» Task requirements
Format each line of text in the data below as a JSON list of strings, one string per line, omitting blank lines and leaving out the pictures.
-------- Records provided
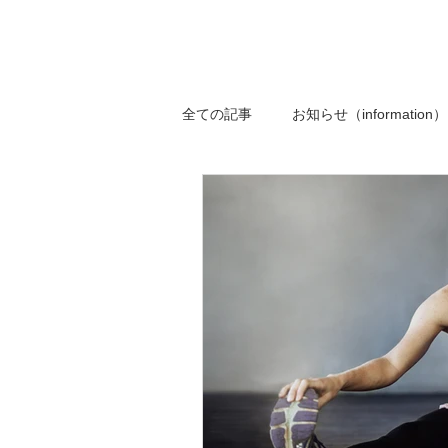
全ての記事
お知らせ（information）
スキンストレッチ（skin stretch）
サプリメント（supplement）
加圧トレーニング（KAATU trainin
MARE Cycle Field
MARE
----------------
» Solution for this task
[
  "全ての記事",
  "お知らせ（information）",
  "スキンストレッチ（skin stretch）",
  "サプリメント（supplement）",
  "加圧トレーニング（KAATU trainin",
  "MARE Cycle Field",
  "MARE"
]